The dropdown filtering is based on the style name containing the component name. This is why including the component name in the FMX Style Name is essential.
Update Styles
When you refine your styles and re-export the .fsf file, the RAD Studio application picks up the changes automatically the next time the form is opened in the designer or when the application is run. There's no special reload step, just overwrite the old .fsf file with the new one.
Accessing the Tool
Launch the Style Designer directly from the command line or file explorer:
- 32-bit version,
C:\Program Files (x86)\Embarcadero\Studio\37.0\bin\FMXStyleDesigner.exe - 64-bit version,
C:\Program Files (x86)\Embarcadero\Studio\37.0\bin64\FMXStyleDesigner.exe
Best Practices and Recommendations
This section outlines best practices for using the FMX Style Designer tool and provides recommendations.
RAD Studio makes the following recommendations when using the FMX Style Designer tool:
Start with Design Tokens:
- It is recommended to define comprehensive parameters before creating component styles. Define a complete color system (primary, secondary, and all semantic colors), typography scale, spacing units, and standard dimensions.
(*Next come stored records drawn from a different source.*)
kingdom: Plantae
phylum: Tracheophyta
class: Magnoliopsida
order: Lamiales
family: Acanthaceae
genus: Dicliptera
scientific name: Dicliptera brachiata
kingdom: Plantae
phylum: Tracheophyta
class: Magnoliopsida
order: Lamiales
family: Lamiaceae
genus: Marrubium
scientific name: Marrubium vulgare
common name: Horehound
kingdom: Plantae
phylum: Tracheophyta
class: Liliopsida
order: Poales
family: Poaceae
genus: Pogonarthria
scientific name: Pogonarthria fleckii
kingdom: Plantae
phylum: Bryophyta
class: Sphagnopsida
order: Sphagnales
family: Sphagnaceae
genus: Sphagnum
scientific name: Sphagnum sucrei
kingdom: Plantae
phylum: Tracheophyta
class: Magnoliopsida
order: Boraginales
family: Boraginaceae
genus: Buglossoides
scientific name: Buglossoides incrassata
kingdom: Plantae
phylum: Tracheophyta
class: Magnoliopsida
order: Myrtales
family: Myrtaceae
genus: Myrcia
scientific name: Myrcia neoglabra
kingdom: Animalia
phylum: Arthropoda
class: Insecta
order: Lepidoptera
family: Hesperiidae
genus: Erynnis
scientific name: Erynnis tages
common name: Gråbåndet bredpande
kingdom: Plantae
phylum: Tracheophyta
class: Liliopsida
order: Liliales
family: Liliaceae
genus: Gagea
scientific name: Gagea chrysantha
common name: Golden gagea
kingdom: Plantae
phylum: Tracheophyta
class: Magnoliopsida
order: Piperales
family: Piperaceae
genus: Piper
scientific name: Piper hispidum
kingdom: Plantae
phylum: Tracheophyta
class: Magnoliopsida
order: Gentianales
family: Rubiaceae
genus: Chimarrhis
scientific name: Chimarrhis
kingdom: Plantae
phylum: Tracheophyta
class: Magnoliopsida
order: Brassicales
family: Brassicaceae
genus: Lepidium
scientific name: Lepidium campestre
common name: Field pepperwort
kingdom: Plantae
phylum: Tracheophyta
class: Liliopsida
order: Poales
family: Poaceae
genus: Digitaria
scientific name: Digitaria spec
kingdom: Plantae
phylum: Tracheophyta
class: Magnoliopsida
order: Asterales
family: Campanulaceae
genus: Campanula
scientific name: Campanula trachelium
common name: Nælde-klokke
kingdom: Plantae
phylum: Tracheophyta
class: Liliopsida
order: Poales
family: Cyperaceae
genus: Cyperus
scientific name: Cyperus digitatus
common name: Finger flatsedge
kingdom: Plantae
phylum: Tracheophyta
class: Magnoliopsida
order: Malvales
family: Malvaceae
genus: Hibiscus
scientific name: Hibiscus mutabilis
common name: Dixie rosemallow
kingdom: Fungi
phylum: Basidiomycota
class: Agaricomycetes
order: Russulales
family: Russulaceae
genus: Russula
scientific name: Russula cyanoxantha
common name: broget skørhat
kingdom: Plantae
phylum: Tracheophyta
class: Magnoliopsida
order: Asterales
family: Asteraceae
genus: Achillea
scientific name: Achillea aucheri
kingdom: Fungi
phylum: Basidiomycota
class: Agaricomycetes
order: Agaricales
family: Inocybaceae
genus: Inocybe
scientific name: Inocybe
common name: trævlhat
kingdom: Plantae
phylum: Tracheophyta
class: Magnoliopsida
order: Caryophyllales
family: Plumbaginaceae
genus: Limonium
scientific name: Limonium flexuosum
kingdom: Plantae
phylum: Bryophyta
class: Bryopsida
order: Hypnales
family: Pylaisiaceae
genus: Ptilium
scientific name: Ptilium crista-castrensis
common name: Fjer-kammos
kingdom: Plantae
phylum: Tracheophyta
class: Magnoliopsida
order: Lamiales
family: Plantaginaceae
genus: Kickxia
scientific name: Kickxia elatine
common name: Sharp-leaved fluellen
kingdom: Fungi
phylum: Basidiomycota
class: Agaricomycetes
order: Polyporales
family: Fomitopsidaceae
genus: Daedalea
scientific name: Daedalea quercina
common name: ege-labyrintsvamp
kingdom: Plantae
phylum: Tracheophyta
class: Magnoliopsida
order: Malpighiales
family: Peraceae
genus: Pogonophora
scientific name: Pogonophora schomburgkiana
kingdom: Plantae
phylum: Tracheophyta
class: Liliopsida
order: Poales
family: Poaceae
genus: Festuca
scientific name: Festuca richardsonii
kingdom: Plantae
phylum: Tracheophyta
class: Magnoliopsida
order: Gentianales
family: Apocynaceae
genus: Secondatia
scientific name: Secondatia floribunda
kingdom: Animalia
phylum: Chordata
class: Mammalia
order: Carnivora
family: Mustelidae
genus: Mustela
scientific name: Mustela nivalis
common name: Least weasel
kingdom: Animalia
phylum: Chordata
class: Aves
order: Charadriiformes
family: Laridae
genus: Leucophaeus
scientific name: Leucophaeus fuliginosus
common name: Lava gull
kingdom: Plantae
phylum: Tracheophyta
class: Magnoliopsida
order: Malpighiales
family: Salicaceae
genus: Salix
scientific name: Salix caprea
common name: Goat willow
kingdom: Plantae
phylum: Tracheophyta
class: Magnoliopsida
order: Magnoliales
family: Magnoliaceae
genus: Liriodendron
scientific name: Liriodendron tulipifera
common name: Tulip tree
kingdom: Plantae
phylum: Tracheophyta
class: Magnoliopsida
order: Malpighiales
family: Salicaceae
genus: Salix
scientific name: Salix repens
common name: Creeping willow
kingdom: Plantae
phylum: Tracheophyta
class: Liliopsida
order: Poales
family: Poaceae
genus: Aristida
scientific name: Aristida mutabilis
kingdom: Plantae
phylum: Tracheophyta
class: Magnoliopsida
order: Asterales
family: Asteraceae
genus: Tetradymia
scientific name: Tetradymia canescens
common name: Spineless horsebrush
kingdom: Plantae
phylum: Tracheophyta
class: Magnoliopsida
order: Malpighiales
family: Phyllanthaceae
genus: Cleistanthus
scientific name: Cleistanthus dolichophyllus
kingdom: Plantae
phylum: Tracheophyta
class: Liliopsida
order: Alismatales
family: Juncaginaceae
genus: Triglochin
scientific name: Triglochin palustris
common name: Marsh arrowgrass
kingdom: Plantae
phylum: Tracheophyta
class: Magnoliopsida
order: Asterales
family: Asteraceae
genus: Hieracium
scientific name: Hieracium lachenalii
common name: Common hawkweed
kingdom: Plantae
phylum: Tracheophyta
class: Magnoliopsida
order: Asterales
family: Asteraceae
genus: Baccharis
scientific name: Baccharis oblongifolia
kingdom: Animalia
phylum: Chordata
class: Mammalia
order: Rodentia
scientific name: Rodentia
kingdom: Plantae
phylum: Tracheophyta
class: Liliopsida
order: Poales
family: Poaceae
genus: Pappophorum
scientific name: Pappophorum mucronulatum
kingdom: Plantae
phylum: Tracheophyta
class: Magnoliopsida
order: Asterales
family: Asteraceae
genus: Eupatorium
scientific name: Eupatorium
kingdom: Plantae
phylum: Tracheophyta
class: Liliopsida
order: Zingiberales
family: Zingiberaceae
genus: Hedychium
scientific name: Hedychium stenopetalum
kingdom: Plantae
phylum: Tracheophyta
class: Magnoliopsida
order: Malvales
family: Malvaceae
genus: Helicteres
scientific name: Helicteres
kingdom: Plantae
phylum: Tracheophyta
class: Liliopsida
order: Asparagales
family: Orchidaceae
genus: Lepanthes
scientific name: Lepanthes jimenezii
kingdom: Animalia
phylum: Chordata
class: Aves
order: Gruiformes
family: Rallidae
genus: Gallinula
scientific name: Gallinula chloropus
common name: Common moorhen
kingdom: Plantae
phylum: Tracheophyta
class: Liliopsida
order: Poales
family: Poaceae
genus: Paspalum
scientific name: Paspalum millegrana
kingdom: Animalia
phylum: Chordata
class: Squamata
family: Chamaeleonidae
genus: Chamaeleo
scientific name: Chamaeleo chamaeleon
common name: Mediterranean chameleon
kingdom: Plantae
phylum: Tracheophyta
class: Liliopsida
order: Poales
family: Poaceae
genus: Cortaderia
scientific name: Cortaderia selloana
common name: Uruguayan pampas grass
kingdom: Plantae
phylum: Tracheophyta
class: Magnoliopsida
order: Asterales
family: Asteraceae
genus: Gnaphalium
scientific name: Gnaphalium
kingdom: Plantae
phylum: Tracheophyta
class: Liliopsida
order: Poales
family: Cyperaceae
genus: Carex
- Use descriptive, semantic parameter names. Names should convey meaning and intent rather than appearance. The name "primary" is more meaningful than "blue" because it remains accurate even if the actual color changes.
Keep Visual Consistency:
- Leverage parameters and shared resources aggressively. If two components have similar shadows, they should reference the same shadow resource. If three buttons use the same corner radius, that should be a parameter, not three separately entered values.
- Avoid slight variations for components; these one-off customizations accumulate over time and create a maintenance burden.
- It is recommended to keep your project structure organized from the start. Delete unused resources rather than letting them accumulate. Rename resources when their purpose changes. Maintain clear hierarchies in your Common Elements section through thoughtful naming. Periodic cleanup sessions are valuable.
Test Across Scales and States:
- Use the live preview extensively during development. Click buttons, hover over components, type in text inputs.
- Ensure all states have appropriate visual feedback and that transitions between states are smooth.
- For mobile-focused applications, verify that touch targets meet minimum size guidelines and have sufficient visual feedback in pressed states.
- Note:
The live preview doesn't work perfectly for all styled controls. Some complex components, such asTGrid,TMenuItem, orTTreeNode, may not render exactly as they do in your application. The preview works best for simpler components like buttons, panels, edits, and labels. For complex components, always verify the final appearance by testing in a running RAD Studio application.